As part of the construction of the ball park, this historical building underwent major structural renovation and was completely seismically strengthened as required by the seismic regulations of the applicable building code and the City of San Diego URM Ordinance.


Old City Hall 

A picture of the Old City Hall, a historic building located at 664 Fifth Avenue in the heart of the Gaslamp Quarter.

Old City Hall is a historic building located at 664 Fifth Ave. in the heart of the Gaslamp Quarter, at the corner of G Street and Fifth Avenue in Downtown San Diego. This building is listed as a historic building #46 on the Gaslamp Quarter Historic Buildings registry.

This Florentine-Italianate architectural style building was originally a two-story brick building constructed in 1874. In 1887, two more stories were added. Upon the completion of the upper levels, the Public Library moved-in and occupied the third floor.

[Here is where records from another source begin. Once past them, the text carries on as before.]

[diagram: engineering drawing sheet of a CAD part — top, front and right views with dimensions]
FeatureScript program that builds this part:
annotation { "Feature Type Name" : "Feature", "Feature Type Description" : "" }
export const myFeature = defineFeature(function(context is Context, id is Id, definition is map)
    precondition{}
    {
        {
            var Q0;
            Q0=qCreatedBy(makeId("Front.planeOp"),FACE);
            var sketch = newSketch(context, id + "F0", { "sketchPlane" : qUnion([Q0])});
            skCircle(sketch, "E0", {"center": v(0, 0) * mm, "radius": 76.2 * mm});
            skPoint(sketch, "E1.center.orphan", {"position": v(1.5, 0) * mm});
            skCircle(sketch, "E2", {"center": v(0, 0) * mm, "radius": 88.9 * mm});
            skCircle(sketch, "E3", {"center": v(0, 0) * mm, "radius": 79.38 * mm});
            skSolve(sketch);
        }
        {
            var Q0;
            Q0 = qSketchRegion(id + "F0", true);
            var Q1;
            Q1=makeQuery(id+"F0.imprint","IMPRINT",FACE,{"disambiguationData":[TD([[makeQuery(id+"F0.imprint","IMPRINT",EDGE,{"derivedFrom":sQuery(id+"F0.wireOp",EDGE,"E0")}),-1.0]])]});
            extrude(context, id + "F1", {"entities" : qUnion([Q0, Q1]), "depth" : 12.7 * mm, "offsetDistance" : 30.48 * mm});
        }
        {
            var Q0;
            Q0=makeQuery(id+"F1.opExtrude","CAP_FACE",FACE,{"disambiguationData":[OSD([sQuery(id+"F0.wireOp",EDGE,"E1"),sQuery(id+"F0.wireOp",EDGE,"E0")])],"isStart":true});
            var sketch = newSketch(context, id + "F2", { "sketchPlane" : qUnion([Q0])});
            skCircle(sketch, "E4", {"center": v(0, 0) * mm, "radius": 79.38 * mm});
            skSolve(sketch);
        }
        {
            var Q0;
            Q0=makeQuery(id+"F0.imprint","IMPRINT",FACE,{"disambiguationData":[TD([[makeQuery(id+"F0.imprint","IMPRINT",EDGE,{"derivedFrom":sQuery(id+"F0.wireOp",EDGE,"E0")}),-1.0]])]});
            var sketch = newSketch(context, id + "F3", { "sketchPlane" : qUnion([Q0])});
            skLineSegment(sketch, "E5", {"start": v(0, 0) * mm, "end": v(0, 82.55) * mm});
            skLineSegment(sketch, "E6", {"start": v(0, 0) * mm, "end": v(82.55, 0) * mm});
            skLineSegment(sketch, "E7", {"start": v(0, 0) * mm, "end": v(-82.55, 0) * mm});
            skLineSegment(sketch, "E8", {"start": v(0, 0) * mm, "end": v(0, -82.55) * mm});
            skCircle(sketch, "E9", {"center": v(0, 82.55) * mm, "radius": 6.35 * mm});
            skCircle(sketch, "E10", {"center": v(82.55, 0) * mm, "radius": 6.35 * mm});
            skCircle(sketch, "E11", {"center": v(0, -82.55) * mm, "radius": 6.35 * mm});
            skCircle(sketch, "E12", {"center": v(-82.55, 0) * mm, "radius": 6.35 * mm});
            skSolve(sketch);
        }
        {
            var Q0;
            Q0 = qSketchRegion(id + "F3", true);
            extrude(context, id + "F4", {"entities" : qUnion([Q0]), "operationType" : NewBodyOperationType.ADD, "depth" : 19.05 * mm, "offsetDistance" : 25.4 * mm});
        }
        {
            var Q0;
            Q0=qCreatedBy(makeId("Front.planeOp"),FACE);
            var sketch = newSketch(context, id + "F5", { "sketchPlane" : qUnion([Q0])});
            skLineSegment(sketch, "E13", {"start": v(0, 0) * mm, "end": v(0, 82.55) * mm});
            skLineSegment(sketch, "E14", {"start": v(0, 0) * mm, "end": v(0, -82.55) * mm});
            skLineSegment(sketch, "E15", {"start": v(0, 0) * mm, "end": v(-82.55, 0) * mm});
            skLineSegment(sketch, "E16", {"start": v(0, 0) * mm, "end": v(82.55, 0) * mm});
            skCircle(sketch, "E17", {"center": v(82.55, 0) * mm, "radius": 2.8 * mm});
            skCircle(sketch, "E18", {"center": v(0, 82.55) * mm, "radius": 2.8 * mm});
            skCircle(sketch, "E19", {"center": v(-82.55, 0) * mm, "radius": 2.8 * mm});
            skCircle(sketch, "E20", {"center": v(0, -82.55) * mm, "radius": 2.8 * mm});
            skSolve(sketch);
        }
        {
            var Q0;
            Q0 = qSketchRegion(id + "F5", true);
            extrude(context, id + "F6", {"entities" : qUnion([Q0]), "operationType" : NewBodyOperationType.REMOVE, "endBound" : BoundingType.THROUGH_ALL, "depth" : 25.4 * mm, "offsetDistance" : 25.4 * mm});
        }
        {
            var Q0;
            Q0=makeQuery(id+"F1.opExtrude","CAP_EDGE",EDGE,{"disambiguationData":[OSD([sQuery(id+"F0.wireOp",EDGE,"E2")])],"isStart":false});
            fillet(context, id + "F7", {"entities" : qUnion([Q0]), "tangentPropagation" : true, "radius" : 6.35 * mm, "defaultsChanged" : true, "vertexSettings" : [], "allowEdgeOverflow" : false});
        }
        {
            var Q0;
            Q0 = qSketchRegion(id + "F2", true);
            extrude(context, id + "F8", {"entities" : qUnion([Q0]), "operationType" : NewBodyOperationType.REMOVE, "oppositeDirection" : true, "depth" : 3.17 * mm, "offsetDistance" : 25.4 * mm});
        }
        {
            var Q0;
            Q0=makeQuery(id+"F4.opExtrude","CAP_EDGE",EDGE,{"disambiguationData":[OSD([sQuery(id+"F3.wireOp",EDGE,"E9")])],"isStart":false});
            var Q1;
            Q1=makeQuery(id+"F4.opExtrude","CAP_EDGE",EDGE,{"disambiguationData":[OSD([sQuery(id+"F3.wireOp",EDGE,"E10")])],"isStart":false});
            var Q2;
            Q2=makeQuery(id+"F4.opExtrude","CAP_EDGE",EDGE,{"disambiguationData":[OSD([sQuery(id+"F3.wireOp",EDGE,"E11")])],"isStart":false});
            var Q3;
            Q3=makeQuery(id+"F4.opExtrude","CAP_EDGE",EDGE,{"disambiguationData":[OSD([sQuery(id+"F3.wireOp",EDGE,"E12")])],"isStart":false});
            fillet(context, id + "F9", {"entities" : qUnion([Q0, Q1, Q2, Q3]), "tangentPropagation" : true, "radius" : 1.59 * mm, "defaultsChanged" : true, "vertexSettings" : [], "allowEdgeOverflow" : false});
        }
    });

In 1891, the City of San Diego purchased the building from Ralph Granger and the City of San Diego government offices were moved into the building, housing the City of San Diego government offices for 35 years.

Today, Old City Hall is privately owned and is used as a mixed-occupancy; restaurant/bar on the first floor, retail on second floor, and live/work loft units on the third and fourth floors. In 1995, this URM building underwent major structural renovation and was completely retrofitted according to the seismic regulations of the then applicable building code and the City of San Diego URM Ordinance.